**Dataset entries:**
===

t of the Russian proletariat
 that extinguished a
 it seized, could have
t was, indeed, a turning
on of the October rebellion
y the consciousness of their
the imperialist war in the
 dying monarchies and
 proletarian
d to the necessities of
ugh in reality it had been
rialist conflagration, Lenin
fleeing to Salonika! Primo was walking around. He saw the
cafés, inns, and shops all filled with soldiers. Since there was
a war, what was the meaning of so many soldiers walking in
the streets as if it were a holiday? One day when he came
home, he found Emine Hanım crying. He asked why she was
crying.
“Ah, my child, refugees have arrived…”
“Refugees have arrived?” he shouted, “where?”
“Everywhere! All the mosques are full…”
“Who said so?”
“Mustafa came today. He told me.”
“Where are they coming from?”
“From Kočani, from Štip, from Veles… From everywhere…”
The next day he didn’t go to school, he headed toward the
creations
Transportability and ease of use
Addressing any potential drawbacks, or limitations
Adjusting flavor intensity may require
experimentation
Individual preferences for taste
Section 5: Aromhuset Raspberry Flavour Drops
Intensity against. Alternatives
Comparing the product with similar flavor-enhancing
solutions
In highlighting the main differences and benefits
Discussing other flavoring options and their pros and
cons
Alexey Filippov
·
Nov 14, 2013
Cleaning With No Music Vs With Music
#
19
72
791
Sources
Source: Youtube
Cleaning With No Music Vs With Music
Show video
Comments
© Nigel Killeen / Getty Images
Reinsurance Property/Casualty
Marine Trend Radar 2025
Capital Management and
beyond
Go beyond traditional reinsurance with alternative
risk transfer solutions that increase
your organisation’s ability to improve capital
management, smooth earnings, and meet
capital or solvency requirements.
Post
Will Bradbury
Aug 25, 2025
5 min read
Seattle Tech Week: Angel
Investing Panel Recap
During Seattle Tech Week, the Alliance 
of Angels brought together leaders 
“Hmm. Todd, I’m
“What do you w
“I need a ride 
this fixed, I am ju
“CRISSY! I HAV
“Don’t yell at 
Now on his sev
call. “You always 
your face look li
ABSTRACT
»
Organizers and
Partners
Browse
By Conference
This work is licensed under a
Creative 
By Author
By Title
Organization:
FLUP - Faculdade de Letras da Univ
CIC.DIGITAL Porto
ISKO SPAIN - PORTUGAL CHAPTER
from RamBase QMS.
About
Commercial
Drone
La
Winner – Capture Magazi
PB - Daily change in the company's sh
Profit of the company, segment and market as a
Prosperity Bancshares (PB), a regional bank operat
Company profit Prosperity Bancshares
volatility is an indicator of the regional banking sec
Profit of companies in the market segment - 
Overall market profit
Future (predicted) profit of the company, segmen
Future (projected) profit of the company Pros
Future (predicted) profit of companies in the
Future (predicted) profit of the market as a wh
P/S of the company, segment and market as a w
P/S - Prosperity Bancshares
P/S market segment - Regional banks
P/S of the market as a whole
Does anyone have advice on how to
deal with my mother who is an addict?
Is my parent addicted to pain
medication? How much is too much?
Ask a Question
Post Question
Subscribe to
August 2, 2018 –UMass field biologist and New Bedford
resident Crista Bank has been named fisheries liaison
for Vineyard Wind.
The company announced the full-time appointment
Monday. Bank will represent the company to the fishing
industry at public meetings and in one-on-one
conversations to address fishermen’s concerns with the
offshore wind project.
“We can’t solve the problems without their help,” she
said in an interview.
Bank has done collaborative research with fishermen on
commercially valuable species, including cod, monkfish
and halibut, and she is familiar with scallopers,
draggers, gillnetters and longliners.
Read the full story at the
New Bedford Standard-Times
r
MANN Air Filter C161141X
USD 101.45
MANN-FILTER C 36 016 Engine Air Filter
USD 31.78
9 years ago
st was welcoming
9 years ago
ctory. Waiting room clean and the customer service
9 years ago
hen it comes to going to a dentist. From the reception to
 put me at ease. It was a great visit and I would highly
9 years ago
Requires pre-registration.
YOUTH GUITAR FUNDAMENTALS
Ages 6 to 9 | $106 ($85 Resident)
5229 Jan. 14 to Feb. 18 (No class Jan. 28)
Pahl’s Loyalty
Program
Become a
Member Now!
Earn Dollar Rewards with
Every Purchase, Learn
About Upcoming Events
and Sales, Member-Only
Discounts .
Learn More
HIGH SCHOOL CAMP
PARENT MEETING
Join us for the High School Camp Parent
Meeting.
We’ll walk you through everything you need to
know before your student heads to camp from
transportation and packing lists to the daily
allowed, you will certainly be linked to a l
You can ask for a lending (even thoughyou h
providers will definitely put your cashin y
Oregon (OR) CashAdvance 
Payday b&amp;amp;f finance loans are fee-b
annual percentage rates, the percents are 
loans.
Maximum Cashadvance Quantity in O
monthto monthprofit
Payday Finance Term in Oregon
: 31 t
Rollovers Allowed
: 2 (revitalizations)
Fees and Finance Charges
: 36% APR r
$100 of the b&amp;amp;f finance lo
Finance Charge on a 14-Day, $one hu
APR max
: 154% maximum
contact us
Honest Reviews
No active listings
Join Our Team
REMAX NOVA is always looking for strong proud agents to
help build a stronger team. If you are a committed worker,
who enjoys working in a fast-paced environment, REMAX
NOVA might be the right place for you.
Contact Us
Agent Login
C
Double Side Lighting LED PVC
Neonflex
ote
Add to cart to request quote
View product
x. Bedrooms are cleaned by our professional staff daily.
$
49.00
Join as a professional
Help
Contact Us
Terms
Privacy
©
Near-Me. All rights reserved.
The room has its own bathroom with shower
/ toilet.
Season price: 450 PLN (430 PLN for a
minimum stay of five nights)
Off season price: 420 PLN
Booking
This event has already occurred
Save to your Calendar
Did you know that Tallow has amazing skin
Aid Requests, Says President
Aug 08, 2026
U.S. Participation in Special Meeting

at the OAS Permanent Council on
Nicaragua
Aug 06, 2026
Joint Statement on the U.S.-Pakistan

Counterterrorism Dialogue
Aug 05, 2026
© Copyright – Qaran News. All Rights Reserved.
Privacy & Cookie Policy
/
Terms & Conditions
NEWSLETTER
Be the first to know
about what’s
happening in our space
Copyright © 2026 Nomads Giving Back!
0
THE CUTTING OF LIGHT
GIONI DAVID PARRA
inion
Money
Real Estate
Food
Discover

===

**Problem description:** Exactly as they appear above, write out the line containing "who enjoys working" and each line that comes after it in the records.

**Solution:**
who enjoys working in a fast-paced environment, REMAX
NOVA might be the right place for you.
Contact Us
Agent Login
C
Double Side Lighting LED PVC
Neonflex
ote
Add to cart to request quote
View product
x. Bedrooms are cleaned by our professional staff daily.
$
49.00
Join as a professional
Help
Contact Us
Terms
Privacy
©
Near-Me. All rights reserved.
The room has its own bathroom with shower
/ toilet.
Season price: 450 PLN (430 PLN for a
minimum stay of five nights)
Off season price: 420 PLN
Booking
This event has already occurred
Save to your Calendar
Did you know that Tallow has amazing skin
Aid Requests, Says President
Aug 08, 2026
U.S. Participation in Special Meeting

at the OAS Permanent Council on
Nicaragua
Aug 06, 2026
Joint Statement on the U.S.-Pakistan

Counterterrorism Dialogue
Aug 05, 2026
© Copyright – Qaran News. All Rights Reserved.
Privacy & Cookie Policy
/
Terms & Conditions
NEWSLETTER
Be the first to know
about what’s
happening in our space
Copyright © 2026 Nomads Giving Back!
0
THE CUTTING OF LIGHT
GIONI DAVID PARRA
inion
Money
Real Estate
Food
Discover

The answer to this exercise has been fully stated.